• [CONSEGNA A]:
Ricopia parola per parola, senza omettere nulla, il testo sull'insurrezione albanese in Kosova che segue.

• [TESTO]:
L'esistenza di questi due fattori (tradizione politica e struttura sociale) non poteva tuttavia evitare l'esplosione della società albanese del Kosova contro i propri oppressori, ma solo determinarne le forme. L'Uçk crebbe (diventando quella che è stata conosciuta a livello internazionale) sull'onda dell'insurrezione popolare spontanea della primavera del 1998. Divenne il canale di espressione delle più profonde aspirazioni della popolazione albanese kosovara, soprattutto in ambito rurale (la piccola borghesia urbana non si fidò mai né dell'Uçk, né soprattutto delle classi sociali che si esprimevano tramite l'Uçk). La rivoluzione nazionale non poteva in queste situazione non essere che incompleta: l'orizzonte del villaggio non includeva le prospettive per il dopo la liberazione dall'oppressione serba, con i suoi complessi problemi economici, sociali, di rapporti tra molteplici nazionalità. Ma detto questo è necessario aggiungere che questo mondo rurale kosovaro ha dato una lezione unica di generosità e di coraggio nella battaglia contro i propri oppressori a tutti i popoli e i lavoratori balcanici: questo mondo ha dato tutto e più di quello che poteva dare per la causa della propria liberazione. Quello che è mancato è stato altro.

• [CONSEGNA B]:
Trascrivi fedelmente tutte le righe dei record riportati qui sotto, lasciando fuori dalla risposta le immagini.

• [DATI DELL'ESERCIZIO]:
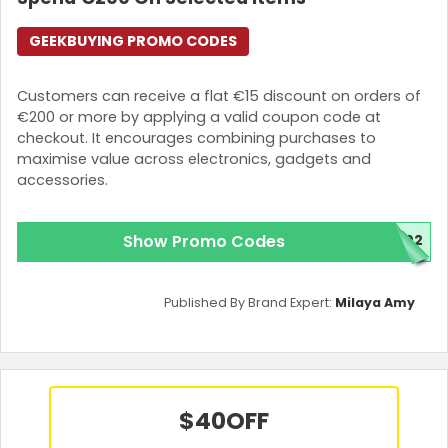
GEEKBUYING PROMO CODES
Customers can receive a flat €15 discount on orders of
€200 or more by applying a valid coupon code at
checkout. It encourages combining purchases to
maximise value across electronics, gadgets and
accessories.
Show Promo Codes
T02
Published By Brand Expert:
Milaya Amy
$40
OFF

• [SOLUZIONE A]:
L'esistenza di questi due fattori (tradizione politica e struttura sociale) non poteva tuttavia evitare l'esplosione della società albanese del Kosova contro i propri oppressori, ma solo determinarne le forme. L'Uçk crebbe (diventando quella che è stata conosciuta a livello internazionale) sull'onda dell'insurrezione popolare spontanea della primavera del 1998. Divenne il canale di espressione delle più profonde aspirazioni della popolazione albanese kosovara, soprattutto in ambito rurale (la piccola borghesia urbana non si fidò mai né dell'Uçk, né soprattutto delle classi sociali che si esprimevano tramite l'Uçk). La rivoluzione nazionale non poteva in queste situazione non essere che incompleta: l'orizzonte del villaggio non includeva le prospettive per il dopo la liberazione dall'oppressione serba, con i suoi complessi problemi economici, sociali, di rapporti tra molteplici nazionalità. Ma detto questo è necessario aggiungere che questo mondo rurale kosovaro ha dato una lezione unica di generosità e di coraggio nella battaglia contro i propri oppressori a tutti i popoli e i lavoratori balcanici: questo mondo ha dato tutto e più di quello che poteva dare per la causa della propria liberazione. Quello che è mancato è stato altro.

• [SOLUZIONE B]:
GEEKBUYING PROMO CODES
Customers can receive a flat €15 discount on orders of
€200 or more by applying a valid coupon code at
checkout. It encourages combining purchases to
maximise value across electronics, gadgets and
accessories.
Show Promo Codes
T02
Published By Brand Expert:
Milaya Amy
$40
OFF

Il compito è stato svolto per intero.